ASSIGNED TASK:
From the records below, transcribe only the lines running from the one with "Факт за 2018г, государственная" through the one with "Факт за 2018г, налоги". Keep both of those end lines.

RAW DATA:
====
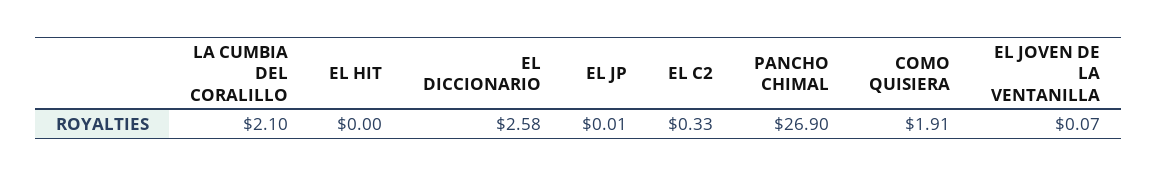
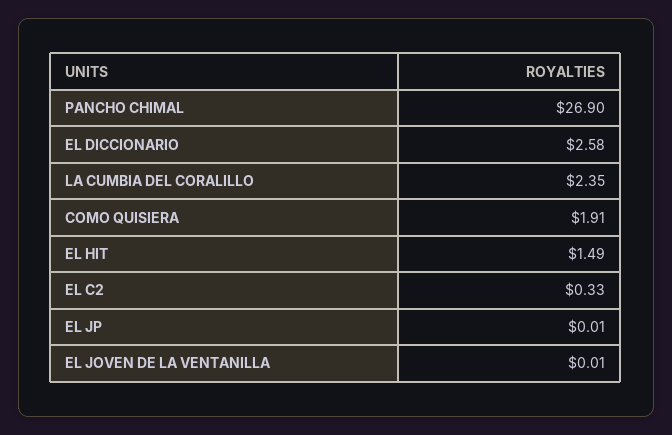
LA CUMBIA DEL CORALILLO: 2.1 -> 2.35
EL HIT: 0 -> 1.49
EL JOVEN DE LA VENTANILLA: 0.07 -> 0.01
====
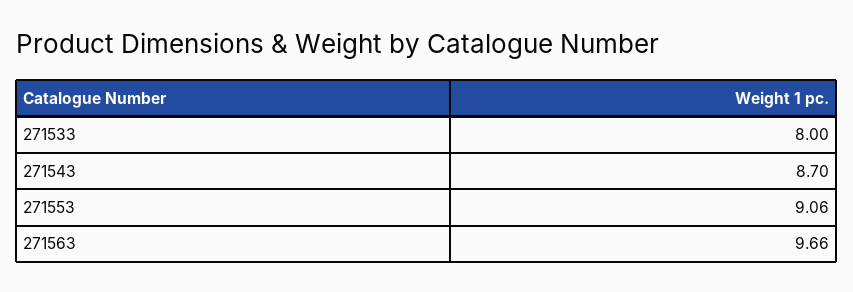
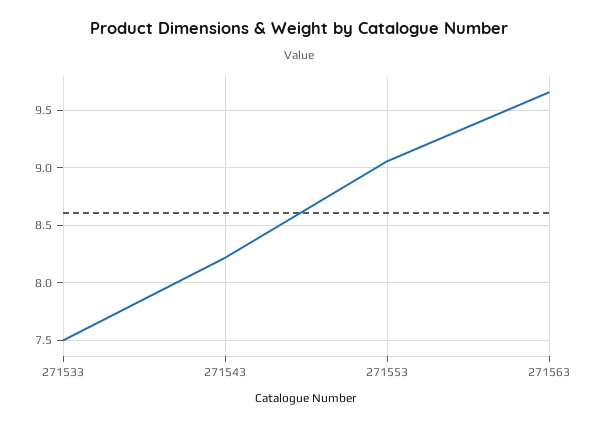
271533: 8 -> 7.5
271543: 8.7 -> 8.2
====
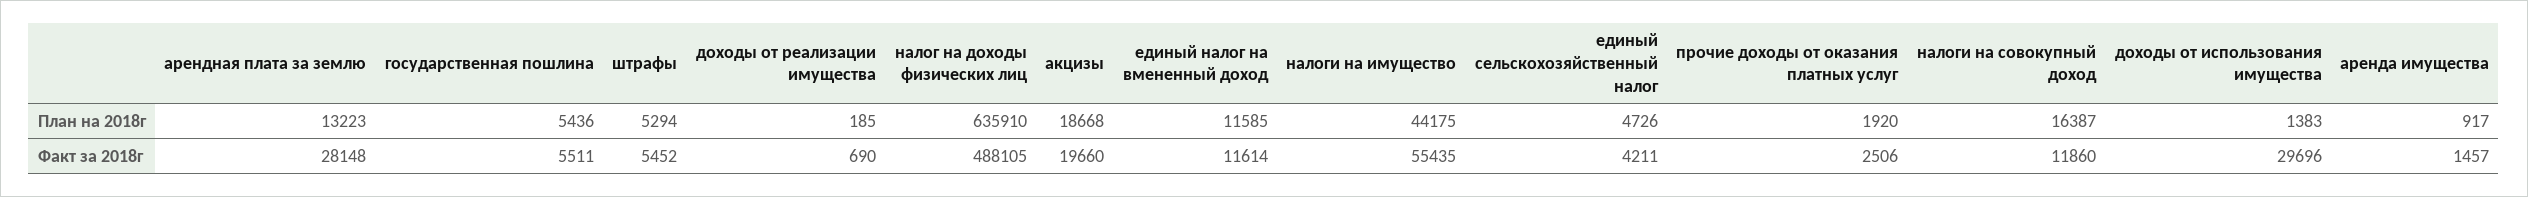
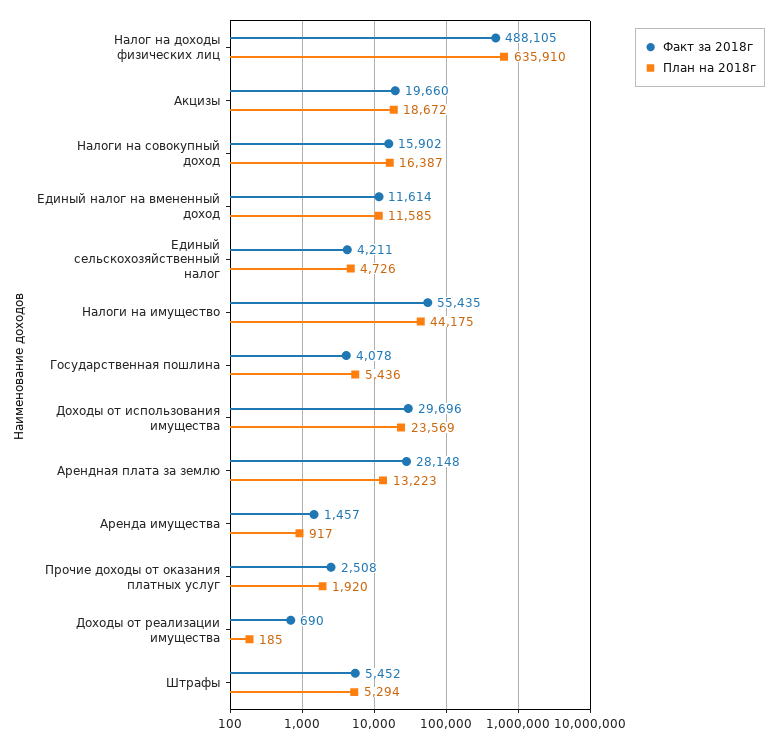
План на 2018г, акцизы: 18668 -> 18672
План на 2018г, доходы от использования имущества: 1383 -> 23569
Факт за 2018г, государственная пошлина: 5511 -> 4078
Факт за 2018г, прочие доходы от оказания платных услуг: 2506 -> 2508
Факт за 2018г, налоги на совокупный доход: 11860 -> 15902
====
ANSWER SPACE:
Факт за 2018г, государственная пошлина: 5511 -> 4078
Факт за 2018г, прочие доходы от оказания платных услуг: 2506 -> 2508
Факт за 2018г, налоги на совокупный доход: 11860 -> 15902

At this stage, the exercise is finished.